#### TEXT BLOCK
Abstract
In the past decade, the extraction of valuable information from online biomedical datasets has exponentially increased due to the evolution of data processing devices and the utilization of machine learning capabilities to find useful information in these datasets. However, these datasets present a variety of features, dimensionalities, shapes, noise, and heterogeneity. As a result, deriving relevant information remains a problem, since multiple features bottleneck the classification process. Despite their adaptability, current state-of-the-art classifiers have failed to address the problem, giving rise to the exploration of binary optimization algorithms. This study proposes a novel approach to binarizing the Ebola optimization search algorithm. The binary Ebola search optimization algorithm (BEOSA) uses two newly formulated S-shape and V-shape transfer functions to investigate mutations of the infected population in the exploitation and exploration phases, respectively. A model is designed to show a representation of the binary search space and the mapping of the algorithm from the continuous space to the discrete space. Mathematical models are formulated to demonstrate the fitness and cost functions used for evaluating the algorithm. Using 22 benchmark datasets consisting of low, medium and high dimensional data, we exhaustively experimented with the proposed BEOSA method and six other recent similar feature selection methods. The experimental results show that the BEOSA and its variant BIEOSA were highly competitive with different state-of-the-art binary optimization algorithms. A comparative analysis of the classification accuracy obtained for eight binary optimizers showed that BEOSA performed competitively compared to other methods on nine datasets. Evaluation reports on all methods revealed that BEOSA was the top performer, obtaining the best values on eight datasets and eight fitness and cost functions. Computation for the average number of features selected showed that BEOSA outperformed other methods on 11 datasets when population sizes of 75 and 100 were used. Findings from the study revealed that BEOSA is effective in handling the challenge of feature selection in high-dimensional datasets.
########
#### DATASET SECTION
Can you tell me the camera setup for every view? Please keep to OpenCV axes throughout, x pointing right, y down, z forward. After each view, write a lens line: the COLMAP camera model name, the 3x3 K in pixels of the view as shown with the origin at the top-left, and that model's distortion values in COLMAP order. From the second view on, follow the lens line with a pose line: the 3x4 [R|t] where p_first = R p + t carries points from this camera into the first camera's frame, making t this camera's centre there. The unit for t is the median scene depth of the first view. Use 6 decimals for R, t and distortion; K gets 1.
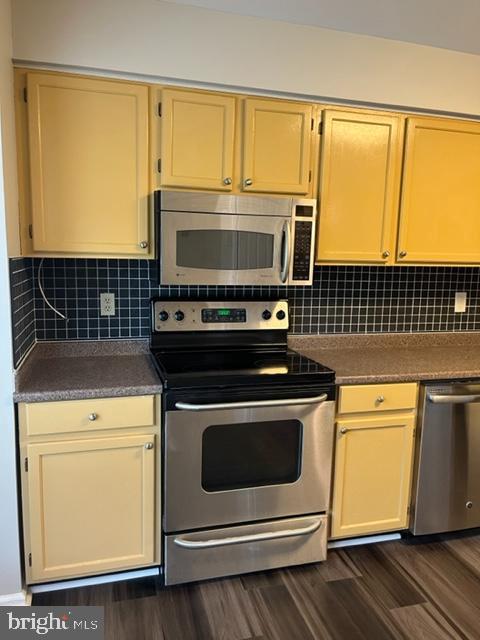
########
- TASK DIRECTIONS -
Using the abstract, explain in one to three sentences why deriving relevant information from online biomedical datasets is still a problem.

- ANSWER BOX -
These datasets vary in features, dimensionality, shape, noise and heterogeneity. Because of this, their many features bottleneck the classification process.